─── Document text

Poisson Arrival time and Gamma distribution

Question

I have a question on poisson arrival times / gamma distribution that I just cannot understand as of now. Question: The times when goals are scored in a 60 minute match are modeled as a Poisson process. For such a process, assumed that the average time between goals are 15 minutes ($\lambda$= 1/15).

Assume that at least three goals are scored in a game. What is the mean time of the third goal?

Here is the answer given in the book I have (Introduction to Stochastic Processes with R):

I expected something on the form of E[$S_n$] = n / $\lambda$ but got something very different.. can someone explain the answer and why it is correct?

Thanks.

Answer 1

One can also rely on known properties :

• Interarrival times $T_1,T_2,... $ in a Poisson process are independent and exponentially distributed ;
• The sum of $n$ independent and exponentially distributed r.v. follows a $\Gamma(n,\lambda)$ distribution (https://en.wikipedia.org/wiki/Relationships_among_probability_distributions) and you can look on Wikipedia at the analytical form of this distribution, which is exactly the one used in the formula reported.

──────
─── Data segment

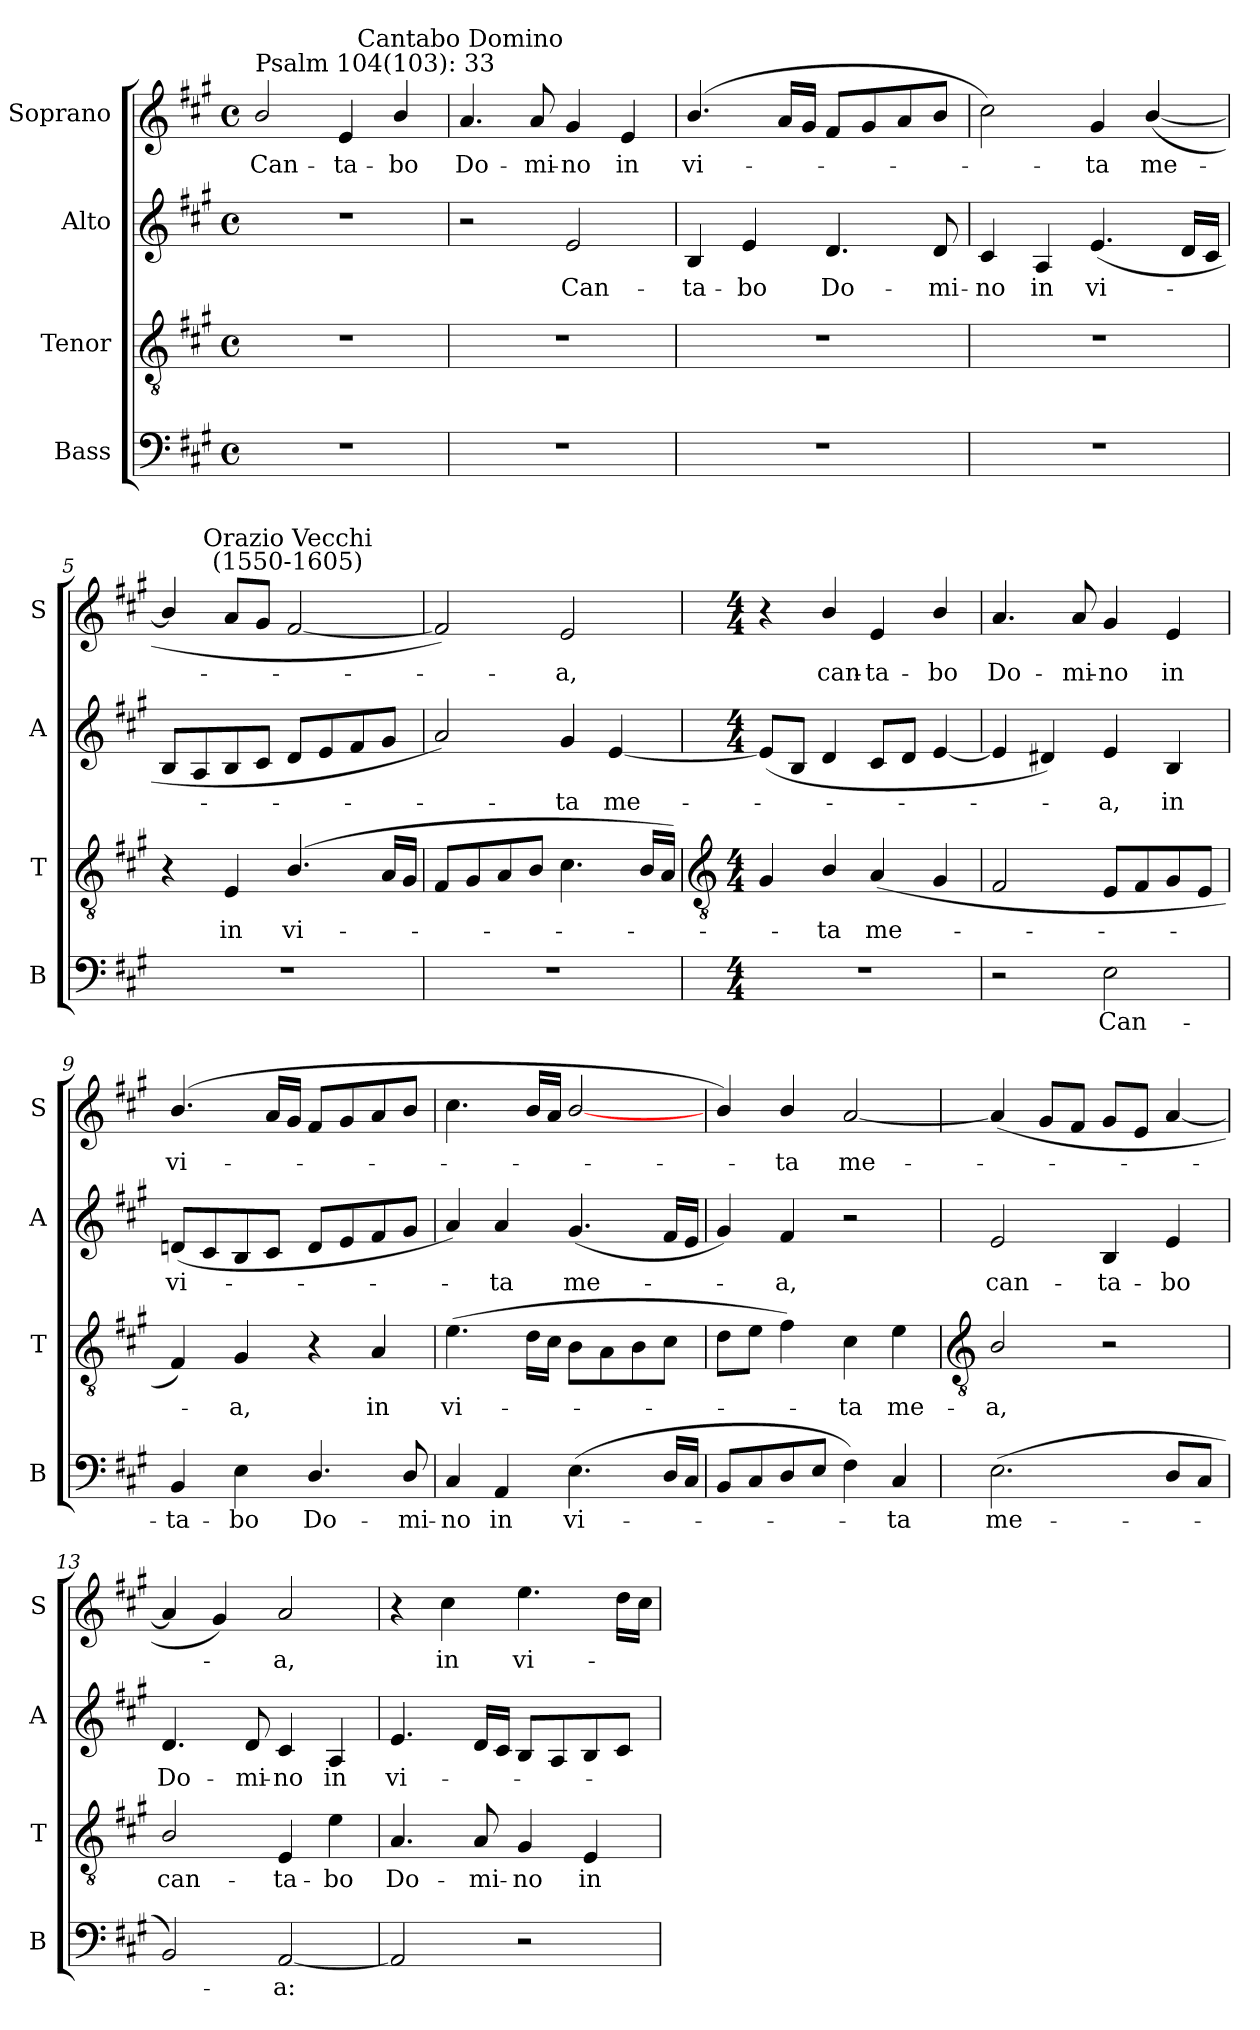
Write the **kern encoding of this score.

──────

_Exercise tasks_
1) Answer these questions from the Poisson process thread, one line each, with the answers marked (a), (b), (c):
(a) How long is the match in the problem?
(b) What average time between goals is assumed?
(c) According to Answer 1, what distribution does the sum of n independent, exponentially distributed random variables follow?
2) Repeat the part of the Poisson process thread between "Poisson Arrival time and" and "the third goal?", inclusive.
3) Pick up the thread on Poisson arrival times and the gamma distribution after its last sentence, and continue writing it.

_Answers to the problems_
1)
(a) 60 minutes.
(b) 15 minutes, so λ = 1/15.
(c) A Γ(n, λ) distribution.

2)
Poisson Arrival time and Gamma distribution

Question

I have a question on poisson arrival times / gamma distribution that I just cannot understand as of now. Question: The times when goals are scored in a 60 minute match are modeled as a Poisson process. For such a process, assumed that the average time between goals are 15 minutes ($\lambda$= 1/15).

Assume that at least three goals are scored in a game. What is the mean time of the third goal?

3)
Now if you know that $S_3=T_1+T_2+T_3$ has distribution $f(s)$ than $E[S_3|S_3<a]$ is equal to:

$E[S_3|S_3<a]=\frac{\int_0^a xf(x)dx}{\int_0^a f(x)dx}$,

which is your expression. As @Henry observed, this can be either numerically or analitically evaluated. For the analytical part, I would rely on Mathematica or Wolfram Alpha to make things quicker...

Answer 2

It is the condition that at least $3$ goals are scored that makes things more complicated. You are asked to find conditional expectation $\mathbb E[S_3|S_3\leq60]$ (not $\mathbb ES_3$).

The solution works like this:

In general we have the rule:$$\mathbb E[X|X\in A]=\frac{\mathbb EX1_{X\in A}}{P(X\in A)}$$and we can apply that here in order to find $\mathbb E[S_3|S_3\leq60]$.

Note that: $$P(S_3\leq60)=P(N(60)\geq3)=1-P(N(60)=0)-P(N(60)=1)-P(N(60)=2)$$where $N(60)$ has Poisson distribution with parameter $60\lambda=4$. This way we can find the denominator.

If $f(t)$ denotes the PDF of $S_3$ then the numerator will be:$$\int_0^{60}tf(t)dt$$

We can find the PDF by taking the derivative of CDF: $$P(S_3\leq t)=P(N(t)\geq3)=1-P(N(t)=0)-P(N(t)=1)-P(N(t)=2)$$where $N(t)$ has Poisson distribution $\lambda t=\frac{t}{15}$.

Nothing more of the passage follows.